A thermodynamics-inspired feature for anomaly detection on crowd motions in surveillance videos

Abstract

Identification of abnormal behaviors in surveillance videos of crowds plays an important role in public security monitoring. However, detecting abnormal crowd behaviors is challenging in that movements of individuals are usually random and unpredictable, and the occlusions caused by over-crowding make the task more difficult. In this paper, we introduce thermodynamic micro-statistics theory to detect and localize abnormal behaviors in crowded scenes based on Boltzmann Entropy. For this purpose, the scene of interest is modeled as moving particles turned out from a general optical flow algorithm. The particles are grouped into a set of prototypes according to their speeds and directions of moving, and a histogram is established to figure out how the particles distribute over the prototypes.

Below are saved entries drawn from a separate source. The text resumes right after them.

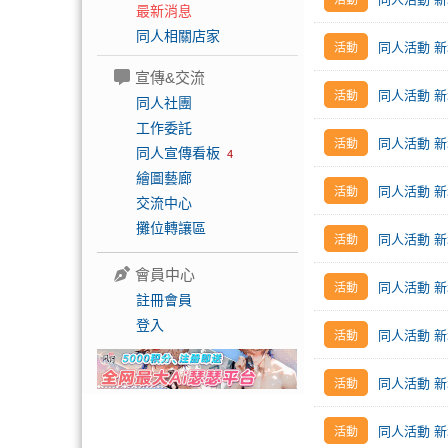
最新消息
同人相關店家
同人活動 新增
宣傳&交流
同人活動 新
同人社團
工作委託
同人活動 新
同人宣傳看板
4
繪圖藝廊
同人活動 新
交流中心
攤位轉讓區
同人活動 新增 
會員中心
同人活動 新增
註冊會員
登入
同人活動 新
同人活動 新
同人活動 新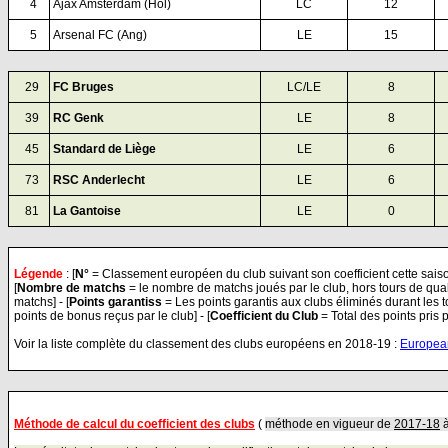
4
Ajax Amsterdam (Hol)
LC
12
5
Arsenal FC (Ang)
LE
15
29
FC Bruges
LC
/LE
8
39
RC Genk
LE
8
45
Standard de Liège
LE
6
73
RSC Anderlecht
LE
6
81
La Gantoise
LE
0
Légende
:
[
N°
= Classement européen du club suivant son coefficient cette saison
[
Nombre de matchs
= le nombre de matchs joués par le club, hors tours de quali
matchs] - [
Points garantiss
= Les points garantis aux clubs éliminés durant les to
points de bonus reçus par le club] - [
Coefficient du Club
= Total des points pris 
Voir la liste complète du classement des clubs européens en 2018-19 :
Europea
Méthode de calcul du coefficient des clubs
(
méthode
en vigueur de
2017-18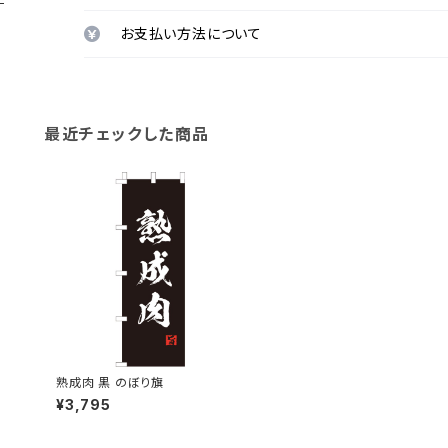
お支払い方法について
最近チェックした商品
熟成肉 黒 のぼり旗
¥3,795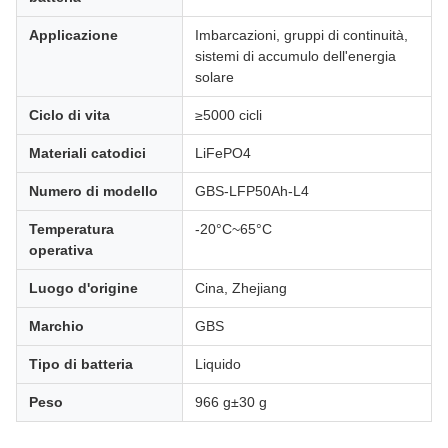
Applicazione
Imbarcazioni, gruppi di continuità,
sistemi di accumulo dell'energia
solare
Ciclo di vita
≥5000 cicli
Materiali catodici
LiFePO4
Numero di modello
GBS-LFP50Ah-L4
Temperatura
-20°C~65°C
operativa
Luogo d'origine
Cina, Zhejiang
Marchio
GBS
Tipo di batteria
Liquido
Peso
966 g±30 g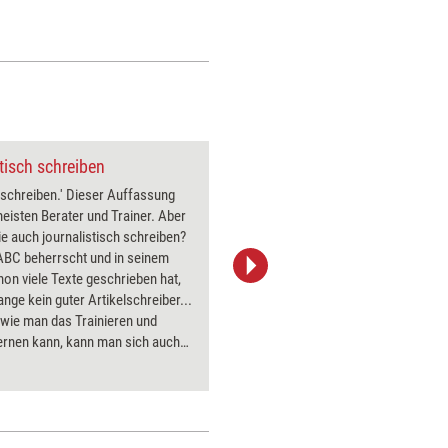
tisch schreiben
Trainermarketing: Newslett
 schreiben.' Dieser Auffassung
Sind News
meisten Berater und Trainer. Aber
2.0? Im 
e auch journalistisch schreiben?
und Blogs
ABC beherrscht und in seinem
schon fas
on viele Texte geschrieben hat,
wie vor d
lange kein guter Artikelschreiber...
Interesse
wie man das Trainieren und
Das gilt 
ernen kann, kann man sich auch
es ein Tr
alistische Schreiben mit der
gelesen w
ichen Übung aneignen.
Tipps.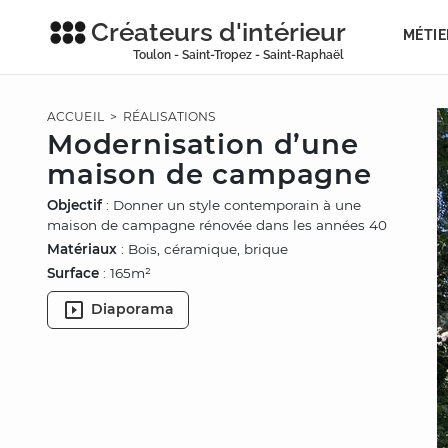
Créateurs d'intérieur
MÉTIE
Toulon - Saint-Tropez - Saint-Raphaël
ACCUEIL
>
RÉALISATIONS
Modernisation d’une
maison de campagne
Objectif
: Donner un style contemporain à une
maison de campagne rénovée dans les années 40
Matériaux
: Bois, céramique, brique
Surface
: 165m²
Diaporama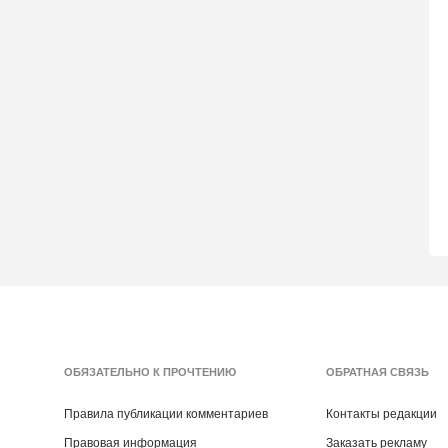
ОБЯЗАТЕЛЬНО К ПРОЧТЕНИЮ
ОБРАТНАЯ СВЯЗЬ
Правила публикации комментариев
Контакты редакции
Правовая информация
Заказать рекламу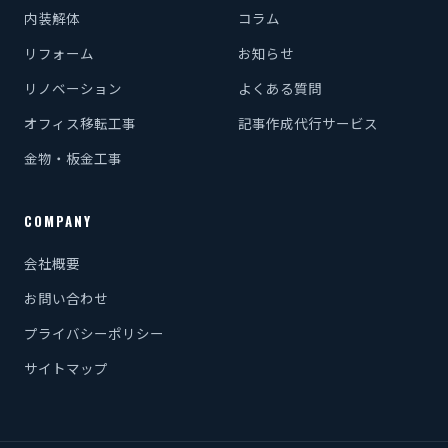
内装解体
コラム
リフォーム
お知らせ
リノベーション
よくある質問
オフィス移転工事
記事作成代行サービス
金物・板金工事
COMPANY
会社概要
お問い合わせ
プライバシーポリシー
サイトマップ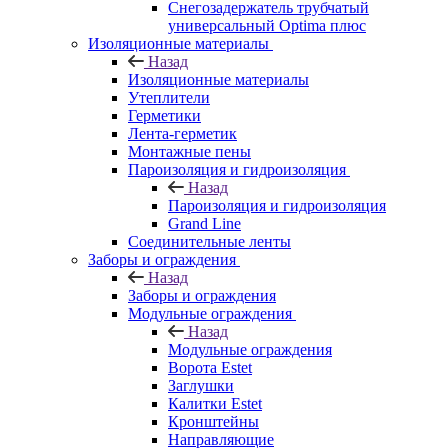
Снегозадержатель трубчатый
универсальный Optima плюс
Изоляционные материалы
Назад
Изоляционные материалы
Утеплители
Герметики
Лента-герметик
Монтажные пены
Пароизоляция и гидроизоляция
Назад
Пароизоляция и гидроизоляция
Grand Line
Соединительные ленты
Заборы и ограждения
Назад
Заборы и ограждения
Модульные ограждения
Назад
Модульные ограждения
Ворота Estet
Заглушки
Калитки Estet
Кронштейны
Направляющие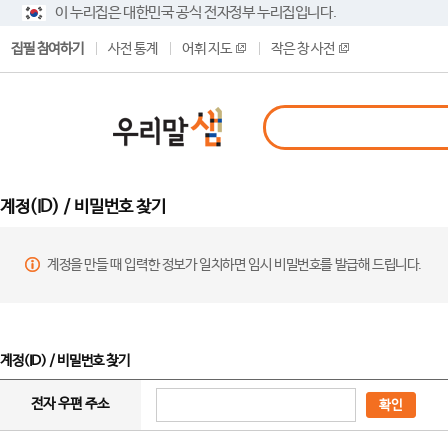
이 누리집은 대한민국 공식 전자정부 누리집입니다.
집필 참여하기
사전 통계
어휘 지도
작은 창 사전
계정(ID) / 비밀번호 찾기
계정을 만들 때 입력한 정보가 일치하면 임시 비밀번호를 발급해 드립니다.
계정(ID) / 비밀번호 찾기
전자 우편 주소
확인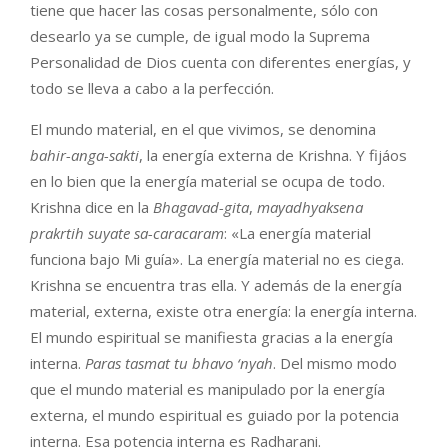
tiene que hacer las cosas personalmente, sólo con
desearlo ya se cumple, de igual modo la Suprema
Personalidad de Dios cuenta con diferentes energías, y
todo se lleva a cabo a la perfección.
El mundo material, en el que vivimos, se denomina
bahir-anga-sakti
, la energía externa de Krishna. Y fijáos
en lo bien que la energía material se ocupa de todo.
Krishna dice en la
Bhagavad-gita
,
mayadhyaksena
prakrtih suyate sa-caracaram
: «La energía material
funciona bajo Mi guía». La energía material no es ciega.
Krishna se encuentra tras ella. Y además de la energía
material, externa, existe otra energía: la energía interna.
El mundo espiritual se manifiesta gracias a la energía
interna.
Paras tasmat tu bhavo ‘nyah
. Del mismo modo
que el mundo material es manipulado por la energía
externa, el mundo espiritual es guiado por la potencia
interna. Esa potencia interna es Radharani.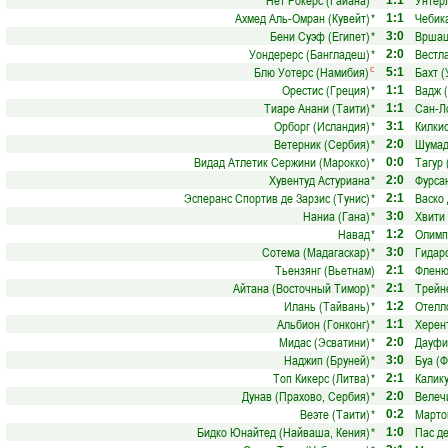
Нет Рокерс (Гайана)
*
Унтер
1:1
Ахмед Аль-Омран (Кувейт)
*
Чебика
1:1
Бени Суэф (Египет)
*
Вршац
3:0
Уондерерс (Бангладеш)
*
Вестл
2:0
Блю Уотерс (Намибия)
Бахт (
с
5:1
Орестис (Греция)
*
Вадж 
1:1
Тиаре Анани (Таити)
*
Сан-Л
1:1
Орборг (Исландия)
*
Килкис
3:1
Ветерник (Сербия)
*
Шумад
2:0
Видад Атлетик Сержини (Марокко)
*
Тагур 
0:0
Хувентуд Астуриана
*
Фурсан
2:0
Эсперанс Спортив де Зарзис (Тунис)
*
Васко 
2:1
Наниа (Гана)
*
Хвити
3:0
Навад
*
Олимп
1:2
Сотема (Мадагаскар)
*
Гидар
3:0
Тьензян­г (Вьетнам)
Фленю
2:1
Айтана (Восточный Тимор)
*
Трейн
2:1
Илань (Тайвань)
*
Отелло
1:2
Альбион (Гонконг)
*
Херен
1:1
Мидас (Эсватини)
*
Дауфи
2:0
Наджип (Бруней)
*
Буа (
3:0
Топ Кикерс (Литва)
*
Калику
2:1
Дунав (Прахово, Сербия)
*
Велеч
2:0
Веэте (Таити)
*
Марто
0:2
Бидко Юнайтед (Найваша, Кения)
*
Пас де
1:0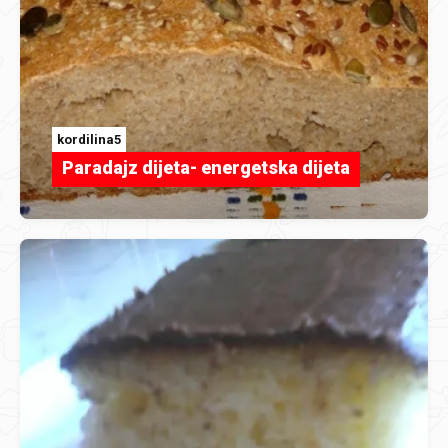
kordilina5
Paradajz dijeta- energetska dijeta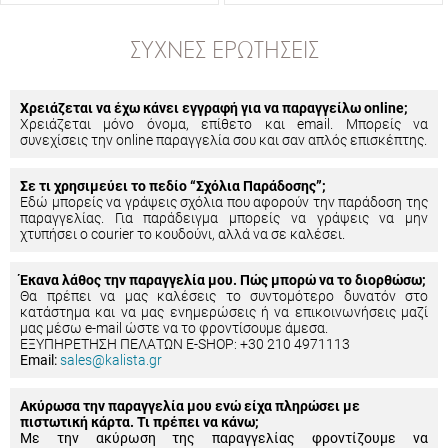
ΣΥΧΝΈΣ ΕΡΩΤΉΣΕΙΣ
Χρειάζεται να έχω κάνει εγγραφή για να παραγγείλω online;
Χρειάζεται μόνο όνομα, επίθετο και email. Μπορείς να
συνεχίσεις την online παραγγελία σου και σαν απλός επισκέπτης.
Σε τι χρησιμεύει το πεδίο “Σχόλια Παράδοσης”;
Εδώ μπορείς να γράψεις σχόλια που αφορούν την παράδοση της
παραγγελίας. Για παράδειγμα μπορείς να γράψεις να μην
χτυπήσει ο courier το κουδούνι, αλλά να σε καλέσει.
Έκανα λάθος την παραγγελία μου. Πώς μπορώ να το διορθώσω;
Θα πρέπει να μας καλέσεις το συντομότερο δυνατόν στο
κατάστημα και να μας ενημερώσεις ή να επικοινωνήσεις μαζί
μας μέσω e-mail ώστε να το φροντίσουμε άμεσα.
ΕΞΥΠΗΡΕΤΗΣΗ ΠΕΛΑΤΩΝ E-SHOP: +30 210 4971113
Email:
sales@kalista.gr
Ακύρωσα την παραγγελία μου ενώ είχα πληρώσει με
πιστωτική κάρτα. Τι πρέπει να κάνω;
Με την ακύρωση της παραγγελίας φροντίζουμε να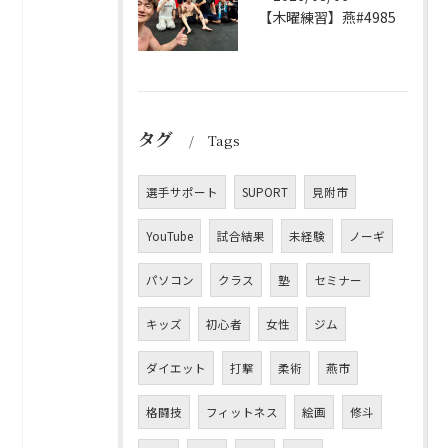
【木曜練習】燕#4985
タグ
Tags
選手サポート
SUPORT
見附市
YouTube
試合結果
未経験
ノーギ
パソコン
クラス
塾
セミナー
キッズ
初心者
女性
ジム
ダイエット
打撃
柔術
燕市
格闘技
フィットネス
絵画
修斗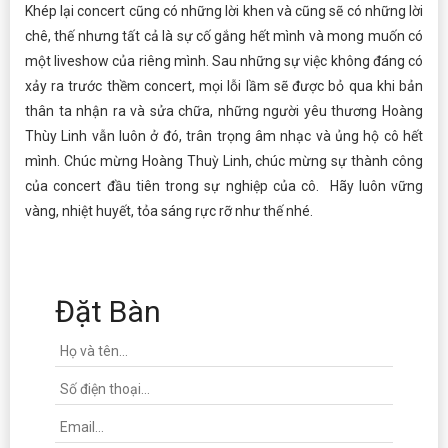
Khép lại concert cũng có những lời khen và cũng sẽ có những lời
chê, thế nhưng tất cả là sự cố gắng hết mình và mong muốn có
một liveshow của riêng mình. Sau những sự việc không đáng có
xảy ra trước thềm concert, mọi lỗi lầm sẽ được bỏ qua khi bản
thân ta nhận ra và sửa chữa, những người yêu thương Hoàng
Thùy Linh vẫn luôn ở đó, trân trọng âm nhạc và ủng hộ cô hết
mình. Chúc mừng Hoàng Thuỳ Linh, chúc mừng sự thành công
của concert đầu tiên trong sự nghiệp của cô. Hãy luôn vững
vàng, nhiệt huyết, tỏa sáng rực rỡ như thế nhé.
Đặt Bàn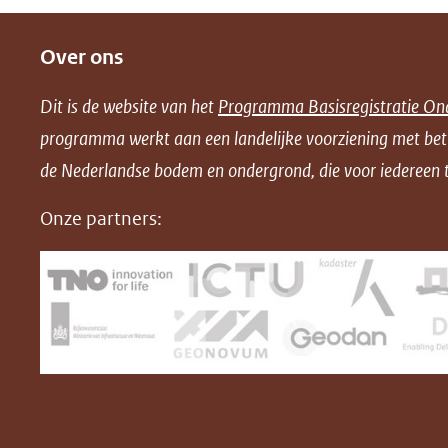
e
e
e
o
Over ons
l
l
l
w
e
e
e
n
Dit is de website van het
Programma Basisregistratie On
n
n
n
l
programma werkt aan een landelijke voorziening met be
o
o
o
o
de Nederlandse bodem en ondergrond, die voor iedereen t
p
p
p
a
F
L
X
d
Onze partners:
(opent
a
i
P
in
c
n
D
nieuw
e
k
F
venster)
b
e
(verwijst
o
d
naar
o
I
een
k
n
(opent
(opent
andere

Here, Boltzmann Entropy is computed from the histogram for each video clip to characterize the chaos degree of crowd motion. By means of such feature extraction, the crowd motion patterns can be represented as a time series. We find that when most people behave anomaly in an area under surveillance, the corresponding entropy value will increase remarkably in comparison with those of normal cases. This motives us to make use of Boltzmann Entropy to distinguish the collective behaviors of people under emergent circumstances from their normal behaviors by evaluating how significantly the current feature value fits into the Gaussian model of normal cases. We validate our method extensively for anomaly detection and localization. The experimental results show promising performance compared with the state of the art methods.